**Assigned task 1:**
Reproduce the entries that follow the forum thread word for word, including all of them and omitting the pictures.
Segment Start: Given passage
Mechanics> angular-velocity...

A uniform rod of length l is hinged at a distance of l/4 from left and is released from a horizontal position. The angular velocity of the bat as it passed the vertical position is??

Shuvam Shukla , 11 Years ago

Grade 12

3 Answers

SOURAV MISHRA

Last Activity: 11 Years ago

by parallel axes theorem the moment of inertia of the rod about the hinge is mL²/12 + m(L/4)² = 7mL²/48.

when the rod reaches the vertical position the center of mass of the rod falls by L/4.

by conservation of energy we can write:

mgL/4 = (1/2)*I*w² where I = moment of inertia = 7mL²/48 and w = angular velocity of the rod at the vertical position

this gives

w = (24g/7L)^1/2.

Alok kumar virat

Last Activity: 6 Years ago

In this situation we know that work energy theorem a energy nd applying this . This theorem say that work done by all forces should be change in kinetic energy. So

Here work done by gravity = k(final)-k ( initial)

So mgh = kf - 0 (becoz just released from rest)

So next here h should be centre of mass distance then

Mg×l/4 = 1/2 I w^2 .....equation (1).( here w = omega

Now For find I

I = inertia of rod and inertia of hing

Ml^2/12 +mr^2

Ml^2/12 + m×(l/4)^2 = 7 ml^2/48

Put value in equation 1 then

Mg×l/4= 1/2×7ml^2/48×w^2

Solving this equation and find w

And after solving w^2= 24g/7l and w = root under 24g/7l .

This is the final answer

Thanku

Your Alok virat.. class 11

And again

Yash Chourasiya

Last Activity: 4 Years ago

Dear Student

By parallel axis Theorem, MOL of rod
about hinge is (I₀) = 7mL²/48

When rod reaches the vertical positionthe center of mass of rod falls byL/4
By consecration of energy
mg(L/4) = 1/2(I₀w²)
mgL/4 = 1/2×(7mL²w²/48)
w = √24g/7L

I hope this answer will help you.
Thanks & Regards
Yash Chourasiya
Segment End: Given passage
Segment Start: Data for this task
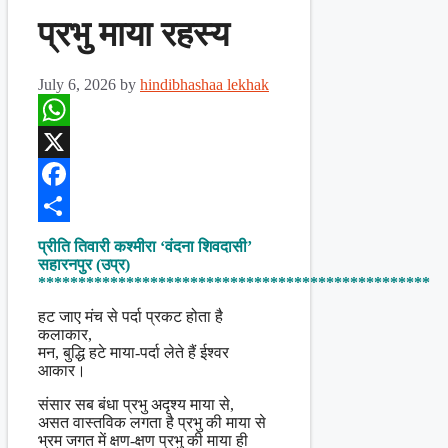
प्रभु माया रहस्य
July 6, 2026
by
hindibhashaa lekhak
WhatsApp
X
Facebook
Share
प्रीति तिवारी कश्मीरा ‘वंदना शिवदासी’
सहारनपुर (उप्र)
*************************************************
हट जाए मंच से पर्दा प्रकट होता है
कलाकार,
मन, बुद्धि हटे माया-पर्दा लेते हैं ईश्वर
आकार।
संसार सब बंधा प्रभु अदृश्य माया से,
असत वास्तविक लगता है प्रभु की माया से
भ्रम जगत में क्षण-क्षण प्रभु की माया ही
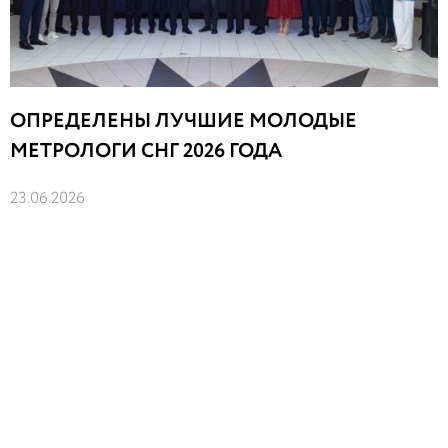
ОПРЕДЕЛЕНЫ ЛУЧШИЕ МОЛОДЫЕ
МЕТРОЛОГИ СНГ 2026 ГОДА
23.06.2026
Segment End: Data for this task
**Assigned task 2:**
According to the forum thread, at what distance from the left end is the uniform rod hinged?

**Expected output 1:**
प्रभु माया रहस्य
July 6, 2026
by
hindibhashaa lekhak
WhatsApp
X
Facebook
Share
प्रीति तिवारी कश्मीरा ‘वंदना शिवदासी’
सहारनपुर (उप्र)
*************************************************
हट जाए मंच से पर्दा प्रकट होता है
कलाकार,
मन, बुद्धि हटे माया-पर्दा लेते हैं ईश्वर
आकार।
संसार सब बंधा प्रभु अदृश्य माया से,
असत वास्तविक लगता है प्रभु की माया से
भ्रम जगत में क्षण-क्षण प्रभु की माया ही
ОПРЕДЕЛЕНЫ ЛУЧШИЕ МОЛОДЫЕ
МЕТРОЛОГИ СНГ 2026 ГОДА
23.06.2026

**Expected output 2:**
At a distance of l/4 from the left.